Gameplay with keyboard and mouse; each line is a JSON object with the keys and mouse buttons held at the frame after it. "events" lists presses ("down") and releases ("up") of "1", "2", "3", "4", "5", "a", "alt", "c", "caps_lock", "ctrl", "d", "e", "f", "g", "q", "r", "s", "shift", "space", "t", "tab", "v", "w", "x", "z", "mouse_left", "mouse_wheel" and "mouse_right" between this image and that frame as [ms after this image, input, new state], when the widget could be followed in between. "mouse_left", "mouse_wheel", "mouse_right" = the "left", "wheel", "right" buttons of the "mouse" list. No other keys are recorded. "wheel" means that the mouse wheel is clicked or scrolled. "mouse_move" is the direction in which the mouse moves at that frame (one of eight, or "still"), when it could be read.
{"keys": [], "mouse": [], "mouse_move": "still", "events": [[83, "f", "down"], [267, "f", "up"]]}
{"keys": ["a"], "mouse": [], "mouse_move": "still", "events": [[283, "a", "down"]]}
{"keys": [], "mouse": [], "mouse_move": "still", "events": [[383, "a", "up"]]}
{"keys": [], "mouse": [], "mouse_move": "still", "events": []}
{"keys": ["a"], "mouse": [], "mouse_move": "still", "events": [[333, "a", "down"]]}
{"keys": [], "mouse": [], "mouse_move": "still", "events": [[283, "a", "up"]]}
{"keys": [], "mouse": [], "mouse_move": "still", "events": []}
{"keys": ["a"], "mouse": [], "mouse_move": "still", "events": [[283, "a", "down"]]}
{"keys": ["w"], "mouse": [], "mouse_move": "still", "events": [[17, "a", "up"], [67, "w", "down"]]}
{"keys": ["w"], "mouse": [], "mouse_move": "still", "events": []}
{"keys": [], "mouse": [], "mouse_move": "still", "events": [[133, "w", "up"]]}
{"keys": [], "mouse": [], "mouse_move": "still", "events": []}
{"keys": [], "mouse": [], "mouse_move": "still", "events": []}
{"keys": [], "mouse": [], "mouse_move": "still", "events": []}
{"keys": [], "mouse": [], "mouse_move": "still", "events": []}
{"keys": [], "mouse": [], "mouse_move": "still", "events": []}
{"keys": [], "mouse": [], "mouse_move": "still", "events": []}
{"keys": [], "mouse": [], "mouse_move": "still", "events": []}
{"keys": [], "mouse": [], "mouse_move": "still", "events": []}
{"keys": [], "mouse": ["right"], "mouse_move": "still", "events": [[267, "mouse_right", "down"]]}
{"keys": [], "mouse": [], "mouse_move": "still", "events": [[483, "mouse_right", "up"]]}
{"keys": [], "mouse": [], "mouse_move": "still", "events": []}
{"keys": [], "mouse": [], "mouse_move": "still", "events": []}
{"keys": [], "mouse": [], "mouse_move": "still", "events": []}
- - -
Each line above is to be reproduced exactly. Leave none out.

*Answer for the task*:
Gameplay with keyboard and mouse; each line is a JSON object with the keys and mouse buttons held at the frame after it. "events" lists presses ("down") and releases ("up") of "1", "2", "3", "4", "5", "a", "alt", "c", "caps_lock", "ctrl", "d", "e", "f", "g", "q", "r", "s", "shift", "space", "t", "tab", "v", "w", "x", "z", "mouse_left", "mouse_wheel" and "mouse_right" between this image and that frame as [ms after this image, input, new state], when the widget could be followed in between. "mouse_left", "mouse_wheel", "mouse_right" = the "left", "wheel", "right" buttons of the "mouse" list. No other keys are recorded. "wheel" means that the mouse wheel is clicked or scrolled. "mouse_move" is the direction in which the mouse moves at that frame (one of eight, or "still"), when it could be read.
{"keys": [], "mouse": [], "mouse_move": "still", "events": [[83, "f", "down"], [267, "f", "up"]]}
{"keys": ["a"], "mouse": [], "mouse_move": "still", "events": [[283, "a", "down"]]}
{"keys": [], "mouse": [], "mouse_move": "still", "events": [[383, "a", "up"]]}
{"keys": [], "mouse": [], "mouse_move": "still", "events": []}
{"keys": ["a"], "mouse": [], "mouse_move": "still", "events": [[333, "a", "down"]]}
{"keys": [], "mouse": [], "mouse_move": "still", "events": [[283, "a", "up"]]}
{"keys": [], "mouse": [], "mouse_move": "still", "events": []}
{"keys": ["a"], "mouse": [], "mouse_move": "still", "events": [[283, "a", "down"]]}
{"keys": ["w"], "mouse": [], "mouse_move": "still", "events": [[17, "a", "up"], [67, "w", "down"]]}
{"keys": ["w"], "mouse": [], "mouse_move": "still", "events": []}
{"keys": [], "mouse": [], "mouse_move": "still", "events": [[133, "w", "up"]]}
{"keys": [], "mouse": [], "mouse_move": "still", "events": []}
{"keys": [], "mouse": [], "mouse_move": "still", "events": []}
{"keys": [], "mouse": [], "mouse_move": "still", "events": []}
{"keys": [], "mouse": [], "mouse_move": "still", "events": []}
{"keys": [], "mouse": [], "mouse_move": "still", "events": []}
{"keys": [], "mouse": [], "mouse_move": "still", "events": []}
{"keys": [], "mouse": [], "mouse_move": "still", "events": []}
{"keys": [], "mouse": [], "mouse_move": "still", "events": []}
{"keys": [], "mouse": ["right"], "mouse_move": "still", "events": [[267, "mouse_right", "down"]]}
{"keys": [], "mouse": [], "mouse_move": "still", "events": [[483, "mouse_right", "up"]]}
{"keys": [], "mouse": [], "mouse_move": "still", "events": []}
{"keys": [], "mouse": [], "mouse_move": "still", "events": []}
{"keys": [], "mouse": [], "mouse_move": "still", "events": []}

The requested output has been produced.